Nieuws Marketing

Brabantse brouwers willen eigen mout

Streekbieren uit deze regio scoren, maar er ontbreekt één schakel in het productieproces: een eigen mouterij voor kleine partijen. Dat schrijft het Brabants Dagblad.

Peter van Erp 6 januari 2017

Mout

Nadat de Muifelbrouwerij uit Berghem in 2015 de titel ‘Lekkerste bier van Brabant’ kreeg en het Ravensteinse Wilskracht de titel afgelopen jaar voor de gemeente Oss prolongeerde, sprak een trotse wethouder Frank den Brok al over de ‘bierhoofdstad’ van de provincie. Het productieproces van de succesvolle brouwers is bijna volledig streekgebonden, met graan en hop uit de Maashorst en ommelanden en water uit Brabantse bodem. Er ontbreekt echter één schakel: een lokale mouterij.

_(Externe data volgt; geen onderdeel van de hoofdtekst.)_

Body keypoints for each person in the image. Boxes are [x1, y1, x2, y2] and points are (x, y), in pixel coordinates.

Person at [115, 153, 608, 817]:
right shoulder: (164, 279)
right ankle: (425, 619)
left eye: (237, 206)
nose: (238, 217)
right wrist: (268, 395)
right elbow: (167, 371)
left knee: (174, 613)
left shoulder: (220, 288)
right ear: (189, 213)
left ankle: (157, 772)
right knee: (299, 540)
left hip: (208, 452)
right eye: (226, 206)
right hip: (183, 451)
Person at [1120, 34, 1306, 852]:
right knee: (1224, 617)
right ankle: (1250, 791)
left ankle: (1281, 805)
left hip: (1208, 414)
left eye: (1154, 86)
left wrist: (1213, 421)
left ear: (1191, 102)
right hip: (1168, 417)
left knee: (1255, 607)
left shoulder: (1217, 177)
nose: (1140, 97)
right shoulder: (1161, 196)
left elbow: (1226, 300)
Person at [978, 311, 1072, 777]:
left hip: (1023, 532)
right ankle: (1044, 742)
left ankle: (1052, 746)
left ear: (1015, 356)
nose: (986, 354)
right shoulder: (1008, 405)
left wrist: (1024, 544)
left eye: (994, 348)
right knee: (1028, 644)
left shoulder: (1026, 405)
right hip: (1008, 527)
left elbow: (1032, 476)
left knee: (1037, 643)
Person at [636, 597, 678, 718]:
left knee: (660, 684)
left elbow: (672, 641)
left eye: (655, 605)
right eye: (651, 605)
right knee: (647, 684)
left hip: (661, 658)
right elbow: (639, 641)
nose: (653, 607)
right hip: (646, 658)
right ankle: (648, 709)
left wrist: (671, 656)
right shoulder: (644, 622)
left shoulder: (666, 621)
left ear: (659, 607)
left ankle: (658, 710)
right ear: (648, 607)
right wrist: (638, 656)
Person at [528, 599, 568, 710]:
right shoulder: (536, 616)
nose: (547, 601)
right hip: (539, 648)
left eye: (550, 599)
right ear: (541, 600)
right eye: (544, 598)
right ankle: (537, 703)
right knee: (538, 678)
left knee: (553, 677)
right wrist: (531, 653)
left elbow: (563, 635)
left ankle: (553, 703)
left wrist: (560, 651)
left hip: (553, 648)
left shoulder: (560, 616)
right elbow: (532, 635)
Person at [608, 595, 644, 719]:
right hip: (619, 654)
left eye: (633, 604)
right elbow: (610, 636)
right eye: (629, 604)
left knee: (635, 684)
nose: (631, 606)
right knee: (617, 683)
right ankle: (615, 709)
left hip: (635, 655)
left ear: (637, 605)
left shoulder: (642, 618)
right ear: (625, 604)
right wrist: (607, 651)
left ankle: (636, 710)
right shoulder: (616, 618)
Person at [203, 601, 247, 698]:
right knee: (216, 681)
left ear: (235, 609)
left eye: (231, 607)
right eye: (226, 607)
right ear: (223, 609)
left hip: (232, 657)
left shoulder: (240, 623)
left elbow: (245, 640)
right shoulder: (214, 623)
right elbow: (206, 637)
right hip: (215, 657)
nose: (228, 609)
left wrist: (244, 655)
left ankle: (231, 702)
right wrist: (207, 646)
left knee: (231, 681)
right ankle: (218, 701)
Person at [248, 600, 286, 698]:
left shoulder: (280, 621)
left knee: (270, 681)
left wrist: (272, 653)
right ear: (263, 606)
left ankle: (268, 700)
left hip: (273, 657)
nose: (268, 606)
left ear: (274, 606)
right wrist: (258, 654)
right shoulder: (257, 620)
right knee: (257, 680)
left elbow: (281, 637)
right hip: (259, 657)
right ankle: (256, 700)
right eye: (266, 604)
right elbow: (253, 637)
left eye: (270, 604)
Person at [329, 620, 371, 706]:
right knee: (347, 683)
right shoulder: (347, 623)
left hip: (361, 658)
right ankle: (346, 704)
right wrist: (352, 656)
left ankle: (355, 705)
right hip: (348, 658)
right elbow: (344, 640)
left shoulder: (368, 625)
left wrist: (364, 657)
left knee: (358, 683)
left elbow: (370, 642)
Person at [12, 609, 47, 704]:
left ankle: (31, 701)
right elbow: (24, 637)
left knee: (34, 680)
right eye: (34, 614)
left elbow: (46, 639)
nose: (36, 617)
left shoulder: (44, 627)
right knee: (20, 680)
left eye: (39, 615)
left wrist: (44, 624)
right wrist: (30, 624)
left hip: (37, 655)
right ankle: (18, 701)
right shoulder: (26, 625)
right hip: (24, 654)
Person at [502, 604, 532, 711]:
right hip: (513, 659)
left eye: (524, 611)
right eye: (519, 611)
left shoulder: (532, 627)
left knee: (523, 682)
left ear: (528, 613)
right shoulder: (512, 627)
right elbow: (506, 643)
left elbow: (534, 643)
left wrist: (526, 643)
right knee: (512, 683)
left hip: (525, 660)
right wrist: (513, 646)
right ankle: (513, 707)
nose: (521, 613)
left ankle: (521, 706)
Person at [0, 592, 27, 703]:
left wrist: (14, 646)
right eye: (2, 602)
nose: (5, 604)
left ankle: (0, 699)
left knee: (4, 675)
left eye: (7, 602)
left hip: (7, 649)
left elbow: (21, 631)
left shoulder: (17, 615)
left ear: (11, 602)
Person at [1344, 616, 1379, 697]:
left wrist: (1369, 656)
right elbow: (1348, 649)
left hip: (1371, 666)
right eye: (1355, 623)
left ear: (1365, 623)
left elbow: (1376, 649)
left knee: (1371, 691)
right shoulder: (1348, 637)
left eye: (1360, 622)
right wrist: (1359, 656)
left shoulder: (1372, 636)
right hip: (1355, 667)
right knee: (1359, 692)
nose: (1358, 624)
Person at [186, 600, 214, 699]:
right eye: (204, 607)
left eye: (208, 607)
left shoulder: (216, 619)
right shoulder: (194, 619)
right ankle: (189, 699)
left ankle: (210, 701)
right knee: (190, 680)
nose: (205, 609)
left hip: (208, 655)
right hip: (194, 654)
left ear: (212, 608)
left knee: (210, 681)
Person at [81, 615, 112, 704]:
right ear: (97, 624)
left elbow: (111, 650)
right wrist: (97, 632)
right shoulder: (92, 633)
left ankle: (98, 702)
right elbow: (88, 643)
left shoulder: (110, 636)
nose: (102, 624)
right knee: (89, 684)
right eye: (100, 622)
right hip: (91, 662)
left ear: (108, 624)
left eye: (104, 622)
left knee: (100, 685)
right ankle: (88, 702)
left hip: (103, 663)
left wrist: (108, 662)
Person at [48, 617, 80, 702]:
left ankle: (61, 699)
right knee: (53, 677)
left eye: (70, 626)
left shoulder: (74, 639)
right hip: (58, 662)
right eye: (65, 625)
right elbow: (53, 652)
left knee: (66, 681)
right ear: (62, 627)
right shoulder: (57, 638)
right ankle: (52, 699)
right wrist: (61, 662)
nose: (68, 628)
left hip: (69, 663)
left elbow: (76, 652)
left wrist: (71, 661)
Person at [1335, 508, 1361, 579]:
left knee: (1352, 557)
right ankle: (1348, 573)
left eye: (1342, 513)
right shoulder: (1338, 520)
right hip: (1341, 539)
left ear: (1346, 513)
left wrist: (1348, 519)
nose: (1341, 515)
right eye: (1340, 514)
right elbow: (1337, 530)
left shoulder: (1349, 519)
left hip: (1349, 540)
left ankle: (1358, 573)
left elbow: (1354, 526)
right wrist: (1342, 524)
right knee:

Landschapsbeheer Oss pakt de handschoen op en is bezig met een haalbaarheidsstudie voor een mouterij in dienst van kleine brouwers in Noordoost-Brabant. Coördinator Henk Smouter is trekker van het onderzoek. "Je kunt hier wel gerst telen, maar als dat vervolgens bij een van de twee grote mouterijen in dit land wordt bewerkt, moet je maar afwachten wat je terugkrijgt. Het gaat bij de streekbrouwers vaak om zulke kleine partijen, die vallen in het niet bij de industriële brouwers. Om van een echt streekproduct te spreken zou je de herkomst van grondstoffen moeten kunnen garanderen."

Behoefte

Smouter is spil in de ontwikkeling van de Landerij Van Tosse, een gebied tussen Heesch en Oss waar kleinschalige landbouw en natuurbeheer hand in hand gaan en waar onder meer granen en hop worden geteeld voor de productie van bier. "Wij proberen te voorzien in de lokale behoefte. Kleine brouwers willen vaak experimenteren met verschillende soorten hop. Wij spelen daarop in door verschillende rassen te telen en kleine partijen te leveren."

Met gerst is dat dus een ander verhaal. Fokke Roeland van de Oijense Bierbrouwerij zit echt te vlassen op een lokale mouterij. Zijn hoop is op Smouter gevestigd. "Wij hebben in eerste instantie ingezet op een mouterij in eigen beheer. Het bleek veel ingewikkelder dan het lijkt. Je moet op precies het goede moment het kiemproces stoppen. Wacht je te lang, dan is de korrel ontkiemd en kun je de hele partij weggooien. Ben je te snel, dan is de suikerwaarde in de mout te laag. Het is lastig om een consistent product te krijgen en het vergt veel ruimte en tijd."

Bij de Oijense Bierbrouwerij wordt onder meer het Maashorstbier gebrouwen. Om zeker te weten dat de benodigde gerst van de Maashorst komt, wijkt Roeland voor het mouten nu nog uit naar het Duitse Steinbach. "Daar hanteren ze een minimale hoeveelheid van tienduizend kilo. Voor ons is dat een gigantische partij. Je hebt tachtig tot honderd kilo mout nodig voor tweehonderd liter bier."